# COMPITI ED ESERCIZI:
1. Indica se ciascuna affermazione, (a), (b) e (c), concorda con il testo scelto: rispondi sì o no e cita le parole del testo che lo decidono. (a) La madre di chi scrive ha addobbato quattro alberelli di Natale quest'anno. (b) Chi scrive si è sentita molto malinconica a fine anno. (c) Chi scrive pensa di poter replicare bene in Australia la genovese della mammà dell'Orso.
2. Porta avanti il testo scelto sulla fine dell'anno, partendo subito dopo la sua ultima frase.

Ho pensato a lungo (ah ah ah, ” a lungo”, ma non diciamo fesserie, sarebbe più corretto dire “a intermittenza”, come le lucine dell’alberello di Natale – uno dei quattro che mia madre ha addobbato quest’anno – che incuranti del sole fuori si alternano nell’accensione al piano di sotto) se fosse il caso di terminare l’anno con un post sulla bellezza e malinconia del tempo che fugge (ma in realtà non mi sono sentita malinconica a fine anno, forse, addirittura, per la prima volta in vita mia!?), o sulle conquiste e bei momenti dell’anno appena passato (ma erano troppi, non li ricordavo nitidamente, e ho iniziato almeno cinque volte per iscritto e dieci nella mia testa il post, ma ogni volta mi sembrava incompleto), o sulle grandi benedizioni ricevute quest’anno (papà che sta bene dopo uno spavento inaudito, ma è troppo personale per sbandierarlo ai quattro venti, e per quattro venti intendo che forse una mia ex compagna del liceo potrebbe ancora avere la mail associata a questo account ed essere risalita al fatto che quella che scrive qui sia proprio io); ma ho ritenuto che nessuna di queste idee fosse forte abbastanza da tenermi attaccata al computer, mentre in tavola arrivavano: baccalà alla vicentina, trota al forno, lasagne della mamma, rotolo di vitello, genovese della mammà dell’Orso, struffoli e ogni ben di Dio che in Australia posso solo provare a replicare (eccezion fatta per la genovese di mammà: non c’è gara per cui dichiaro la sconfitta prima di provarci), ma soprattutto mentre a tavola c’erano i miei adorati nipotini sotto i due anni da tenere a bada (e da educare! Qualcuno in questa famiglia dovrà pur assumersene l’onere…).

[Record del dataset]

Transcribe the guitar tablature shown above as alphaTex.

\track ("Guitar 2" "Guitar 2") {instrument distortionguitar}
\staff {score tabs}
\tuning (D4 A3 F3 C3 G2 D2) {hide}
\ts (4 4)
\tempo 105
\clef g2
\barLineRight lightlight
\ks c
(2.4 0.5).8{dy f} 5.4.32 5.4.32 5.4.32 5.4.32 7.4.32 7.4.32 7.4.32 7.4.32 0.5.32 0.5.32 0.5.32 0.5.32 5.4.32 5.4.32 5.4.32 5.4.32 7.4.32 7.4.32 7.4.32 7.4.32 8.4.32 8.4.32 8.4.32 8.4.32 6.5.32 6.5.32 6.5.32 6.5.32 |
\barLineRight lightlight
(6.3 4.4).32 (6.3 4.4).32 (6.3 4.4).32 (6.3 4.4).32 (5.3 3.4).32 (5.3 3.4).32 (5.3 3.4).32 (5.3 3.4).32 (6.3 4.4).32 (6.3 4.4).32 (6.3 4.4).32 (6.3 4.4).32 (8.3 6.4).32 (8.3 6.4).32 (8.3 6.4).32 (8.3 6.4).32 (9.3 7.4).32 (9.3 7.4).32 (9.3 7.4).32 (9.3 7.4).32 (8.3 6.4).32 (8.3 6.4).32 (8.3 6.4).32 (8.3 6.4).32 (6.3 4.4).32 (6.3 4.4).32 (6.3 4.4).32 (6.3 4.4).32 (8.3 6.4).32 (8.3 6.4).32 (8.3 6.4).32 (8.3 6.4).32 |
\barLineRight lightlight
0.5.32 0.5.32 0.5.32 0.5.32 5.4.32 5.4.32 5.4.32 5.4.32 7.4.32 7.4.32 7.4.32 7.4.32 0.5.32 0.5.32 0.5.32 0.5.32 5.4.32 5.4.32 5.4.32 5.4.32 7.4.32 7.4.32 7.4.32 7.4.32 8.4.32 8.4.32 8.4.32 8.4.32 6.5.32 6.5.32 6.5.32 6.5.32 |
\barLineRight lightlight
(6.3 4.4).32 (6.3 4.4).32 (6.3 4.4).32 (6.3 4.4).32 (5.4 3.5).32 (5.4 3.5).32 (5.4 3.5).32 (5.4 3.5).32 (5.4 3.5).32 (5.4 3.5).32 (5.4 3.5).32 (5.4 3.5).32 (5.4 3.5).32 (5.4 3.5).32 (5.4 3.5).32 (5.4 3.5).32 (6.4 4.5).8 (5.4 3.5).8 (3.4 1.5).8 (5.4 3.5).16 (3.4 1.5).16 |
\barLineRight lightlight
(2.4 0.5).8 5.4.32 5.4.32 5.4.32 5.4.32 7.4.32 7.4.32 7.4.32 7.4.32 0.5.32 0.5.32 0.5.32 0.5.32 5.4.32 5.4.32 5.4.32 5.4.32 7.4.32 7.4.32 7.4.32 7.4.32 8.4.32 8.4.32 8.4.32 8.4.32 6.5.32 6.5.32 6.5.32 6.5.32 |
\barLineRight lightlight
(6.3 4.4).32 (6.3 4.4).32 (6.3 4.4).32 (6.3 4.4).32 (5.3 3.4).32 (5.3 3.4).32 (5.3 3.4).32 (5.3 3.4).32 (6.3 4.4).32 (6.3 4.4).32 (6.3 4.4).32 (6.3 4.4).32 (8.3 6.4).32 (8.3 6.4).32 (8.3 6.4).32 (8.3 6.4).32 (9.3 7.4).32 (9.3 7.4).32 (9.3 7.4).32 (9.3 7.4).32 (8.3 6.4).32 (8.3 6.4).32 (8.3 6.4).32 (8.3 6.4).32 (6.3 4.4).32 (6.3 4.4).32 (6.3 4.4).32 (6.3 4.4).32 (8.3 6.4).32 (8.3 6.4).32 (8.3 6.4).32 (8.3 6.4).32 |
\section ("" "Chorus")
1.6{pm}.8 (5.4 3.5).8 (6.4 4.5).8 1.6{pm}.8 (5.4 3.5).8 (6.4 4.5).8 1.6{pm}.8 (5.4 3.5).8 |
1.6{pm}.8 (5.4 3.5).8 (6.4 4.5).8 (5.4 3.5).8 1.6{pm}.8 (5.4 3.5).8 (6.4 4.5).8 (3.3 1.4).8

# RISPOSTE AGLI ESERCIZI:
1.
(a) Sì: "uno dei quattro che mia madre ha addobbato quest’anno".
(b) No: "in realtà non mi sono sentita malinconica a fine anno".
(c) No: "eccezion fatta per la genovese di mammà: non c’è gara per cui dichiaro la sconfitta prima di provarci".

2.
Quindi niente post con lista di cose belle del 2018 (ho visitato posti nuovi fantastici: New York, Shangai, Vanuatu, Bali, Esperance e Perth, sono riuscita ad essere in Italia – e a Londra- abbastanza per spupazzarmi i nipotini, sono riuscita a licenziarmi e a iscrivermi a un master che mi sta facendo imparare tantissime cose, oltre ad aver -ci pare, ma chissà- superato la prima vera grande crisi di coppia e l’operazione di papi, oltre ad essere sopravvissuta alla visita della combo genitori più suoceri in terra australe per un mese) né post di buoni propositi del 2019 (non ne ho, e forse pure questo è la prima volta che succede).
Ma farò cosa gradita (a me stessa soprattutto) se riuscirò a mettere un punto a vari post che avrei voluto scrivere nel 2018 e che poi non ho concluso, spesso per mancanza di tempo (non ricordo un periodo così denso di attività negli ultimi, boh, sei anni) ma anche per mancanza di coraggio, per paura di non essere capita, e di non essere abbastanza brava a spiegarmi.
I cancelli
Durante la vacanza in Argentina di quattro anni fa (ormai quasi cinque), facemmo un’escursione guidata che partiva da Salta e andava alle saline (Las Salinas Grandes), attraversando il deserto di Atacama.
Ecco le saline. Le foto, come è evidente essendo sfocate e banali: le ho fatte io.
Ecco le saline. Le foto, come è evidente essendo sfocate e banali: le ho fatte io.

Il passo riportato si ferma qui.